*** Opening of MATERIALS PROVIDED ***

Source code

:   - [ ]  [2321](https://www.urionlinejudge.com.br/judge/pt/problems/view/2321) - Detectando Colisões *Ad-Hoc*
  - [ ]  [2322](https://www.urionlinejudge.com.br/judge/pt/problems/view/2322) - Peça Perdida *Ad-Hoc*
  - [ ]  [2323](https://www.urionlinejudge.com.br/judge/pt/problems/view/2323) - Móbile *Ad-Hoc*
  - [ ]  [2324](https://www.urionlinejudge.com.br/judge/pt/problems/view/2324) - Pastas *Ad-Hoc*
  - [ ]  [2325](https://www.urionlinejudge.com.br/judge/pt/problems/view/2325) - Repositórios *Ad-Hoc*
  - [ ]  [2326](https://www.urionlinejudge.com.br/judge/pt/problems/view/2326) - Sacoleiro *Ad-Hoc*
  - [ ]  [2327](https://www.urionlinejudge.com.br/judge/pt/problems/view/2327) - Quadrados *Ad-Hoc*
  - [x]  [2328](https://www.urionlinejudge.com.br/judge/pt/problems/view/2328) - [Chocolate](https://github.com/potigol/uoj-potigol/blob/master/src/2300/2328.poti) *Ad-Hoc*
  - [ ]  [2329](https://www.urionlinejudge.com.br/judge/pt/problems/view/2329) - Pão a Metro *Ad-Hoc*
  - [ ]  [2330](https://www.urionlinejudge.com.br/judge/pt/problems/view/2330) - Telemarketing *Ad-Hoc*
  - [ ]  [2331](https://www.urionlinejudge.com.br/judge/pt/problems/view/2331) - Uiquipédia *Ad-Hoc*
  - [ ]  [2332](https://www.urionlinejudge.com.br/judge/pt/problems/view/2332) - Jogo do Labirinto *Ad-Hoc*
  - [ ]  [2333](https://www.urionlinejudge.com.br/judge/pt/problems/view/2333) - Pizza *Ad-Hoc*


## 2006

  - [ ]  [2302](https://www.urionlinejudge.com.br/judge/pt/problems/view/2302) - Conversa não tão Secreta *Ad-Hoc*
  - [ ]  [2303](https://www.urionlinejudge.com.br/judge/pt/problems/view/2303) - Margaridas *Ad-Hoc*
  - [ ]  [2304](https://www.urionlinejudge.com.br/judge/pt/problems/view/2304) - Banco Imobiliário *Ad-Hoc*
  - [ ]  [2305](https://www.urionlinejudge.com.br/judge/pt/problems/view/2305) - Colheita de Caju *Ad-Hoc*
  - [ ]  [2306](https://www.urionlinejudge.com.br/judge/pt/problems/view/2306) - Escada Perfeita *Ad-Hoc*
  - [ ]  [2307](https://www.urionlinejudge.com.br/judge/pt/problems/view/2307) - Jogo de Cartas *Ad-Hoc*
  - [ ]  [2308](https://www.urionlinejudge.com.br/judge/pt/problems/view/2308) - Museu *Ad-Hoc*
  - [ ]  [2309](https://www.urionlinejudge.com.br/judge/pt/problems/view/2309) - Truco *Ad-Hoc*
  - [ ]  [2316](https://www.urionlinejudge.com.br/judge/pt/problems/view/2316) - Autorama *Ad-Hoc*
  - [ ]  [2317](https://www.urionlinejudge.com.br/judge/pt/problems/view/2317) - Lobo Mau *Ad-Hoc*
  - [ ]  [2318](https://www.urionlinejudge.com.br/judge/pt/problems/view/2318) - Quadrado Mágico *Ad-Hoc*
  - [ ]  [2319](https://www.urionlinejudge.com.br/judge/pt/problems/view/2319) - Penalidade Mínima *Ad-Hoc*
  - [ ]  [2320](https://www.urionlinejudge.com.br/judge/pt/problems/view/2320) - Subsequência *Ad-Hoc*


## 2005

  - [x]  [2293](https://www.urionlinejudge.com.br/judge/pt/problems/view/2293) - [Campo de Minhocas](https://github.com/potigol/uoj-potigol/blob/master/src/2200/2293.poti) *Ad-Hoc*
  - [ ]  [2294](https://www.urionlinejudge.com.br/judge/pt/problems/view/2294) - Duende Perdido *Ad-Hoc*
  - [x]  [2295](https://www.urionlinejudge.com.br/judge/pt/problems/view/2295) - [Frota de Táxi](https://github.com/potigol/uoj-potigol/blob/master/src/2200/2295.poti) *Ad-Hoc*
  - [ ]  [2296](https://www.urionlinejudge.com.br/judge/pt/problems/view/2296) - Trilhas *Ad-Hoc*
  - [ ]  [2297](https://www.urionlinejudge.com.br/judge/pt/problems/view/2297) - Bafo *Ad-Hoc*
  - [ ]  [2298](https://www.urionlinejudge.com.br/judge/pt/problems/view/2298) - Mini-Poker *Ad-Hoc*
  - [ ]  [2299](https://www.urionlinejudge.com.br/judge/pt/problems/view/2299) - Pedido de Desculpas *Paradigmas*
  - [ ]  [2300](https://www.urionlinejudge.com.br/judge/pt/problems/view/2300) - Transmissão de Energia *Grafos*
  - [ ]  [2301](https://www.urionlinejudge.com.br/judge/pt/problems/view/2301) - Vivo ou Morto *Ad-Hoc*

*** Close of MATERIALS PROVIDED ***

**EXERCISE DESCRIPTION:** Output every line above so that it reads exactly as before.

**RESULT OF THE TASK:**
Source code

:   - [ ]  [2321](https://www.urionlinejudge.com.br/judge/pt/problems/view/2321) - Detectando Colisões *Ad-Hoc*
  - [ ]  [2322](https://www.urionlinejudge.com.br/judge/pt/problems/view/2322) - Peça Perdida *Ad-Hoc*
  - [ ]  [2323](https://www.urionlinejudge.com.br/judge/pt/problems/view/2323) - Móbile *Ad-Hoc*
  - [ ]  [2324](https://www.urionlinejudge.com.br/judge/pt/problems/view/2324) - Pastas *Ad-Hoc*
  - [ ]  [2325](https://www.urionlinejudge.com.br/judge/pt/problems/view/2325) - Repositórios *Ad-Hoc*
  - [ ]  [2326](https://www.urionlinejudge.com.br/judge/pt/problems/view/2326) - Sacoleiro *Ad-Hoc*
  - [ ]  [2327](https://www.urionlinejudge.com.br/judge/pt/problems/view/2327) - Quadrados *Ad-Hoc*
  - [x]  [2328](https://www.urionlinejudge.com.br/judge/pt/problems/view/2328) - [Chocolate](https://github.com/potigol/uoj-potigol/blob/master/src/2300/2328.poti) *Ad-Hoc*
  - [ ]  [2329](https://www.urionlinejudge.com.br/judge/pt/problems/view/2329) - Pão a Metro *Ad-Hoc*
  - [ ]  [2330](https://www.urionlinejudge.com.br/judge/pt/problems/view/2330) - Telemarketing *Ad-Hoc*
  - [ ]  [2331](https://www.urionlinejudge.com.br/judge/pt/problems/view/2331) - Uiquipédia *Ad-Hoc*
  - [ ]  [2332](https://www.urionlinejudge.com.br/judge/pt/problems/view/2332) - Jogo do Labirinto *Ad-Hoc*
  - [ ]  [2333](https://www.urionlinejudge.com.br/judge/pt/problems/view/2333) - Pizza *Ad-Hoc*


## 2006

  - [ ]  [2302](https://www.urionlinejudge.com.br/judge/pt/problems/view/2302) - Conversa não tão Secreta *Ad-Hoc*
  - [ ]  [2303](https://www.urionlinejudge.com.br/judge/pt/problems/view/2303) - Margaridas *Ad-Hoc*
  - [ ]  [2304](https://www.urionlinejudge.com.br/judge/pt/problems/view/2304) - Banco Imobiliário *Ad-Hoc*
  - [ ]  [2305](https://www.urionlinejudge.com.br/judge/pt/problems/view/2305) - Colheita de Caju *Ad-Hoc*
  - [ ]  [2306](https://www.urionlinejudge.com.br/judge/pt/problems/view/2306) - Escada Perfeita *Ad-Hoc*
  - [ ]  [2307](https://www.urionlinejudge.com.br/judge/pt/problems/view/2307) - Jogo de Cartas *Ad-Hoc*
  - [ ]  [2308](https://www.urionlinejudge.com.br/judge/pt/problems/view/2308) - Museu *Ad-Hoc*
  - [ ]  [2309](https://www.urionlinejudge.com.br/judge/pt/problems/view/2309) - Truco *Ad-Hoc*
  - [ ]  [2316](https://www.urionlinejudge.com.br/judge/pt/problems/view/2316) - Autorama *Ad-Hoc*
  - [ ]  [2317](https://www.urionlinejudge.com.br/judge/pt/problems/view/2317) - Lobo Mau *Ad-Hoc*
  - [ ]  [2318](https://www.urionlinejudge.com.br/judge/pt/problems/view/2318) - Quadrado Mágico *Ad-Hoc*
  - [ ]  [2319](https://www.urionlinejudge.com.br/judge/pt/problems/view/2319) - Penalidade Mínima *Ad-Hoc*
  - [ ]  [2320](https://www.urionlinejudge.com.br/judge/pt/problems/view/2320) - Subsequência *Ad-Hoc*


## 2005

  - [x]  [2293](https://www.urionlinejudge.com.br/judge/pt/problems/view/2293) - [Campo de Minhocas](https://github.com/potigol/uoj-potigol/blob/master/src/2200/2293.poti) *Ad-Hoc*
  - [ ]  [2294](https://www.urionlinejudge.com.br/judge/pt/problems/view/2294) - Duende Perdido *Ad-Hoc*
  - [x]  [2295](https://www.urionlinejudge.com.br/judge/pt/problems/view/2295) - [Frota de Táxi](https://github.com/potigol/uoj-potigol/blob/master/src/2200/2295.poti) *Ad-Hoc*
  - [ ]  [2296](https://www.urionlinejudge.com.br/judge/pt/problems/view/2296) - Trilhas *Ad-Hoc*
  - [ ]  [2297](https://www.urionlinejudge.com.br/judge/pt/problems/view/2297) - Bafo *Ad-Hoc*
  - [ ]  [2298](https://www.urionlinejudge.com.br/judge/pt/problems/view/2298) - Mini-Poker *Ad-Hoc*
  - [ ]  [2299](https://www.urionlinejudge.com.br/judge/pt/problems/view/2299) - Pedido de Desculpas *Paradigmas*
  - [ ]  [2300](https://www.urionlinejudge.com.br/judge/pt/problems/view/2300) - Transmissão de Energia *Grafos*
  - [ ]  [2301](https://www.urionlinejudge.com.br/judge/pt/problems/view/2301) - Vivo ou Morto *Ad-Hoc*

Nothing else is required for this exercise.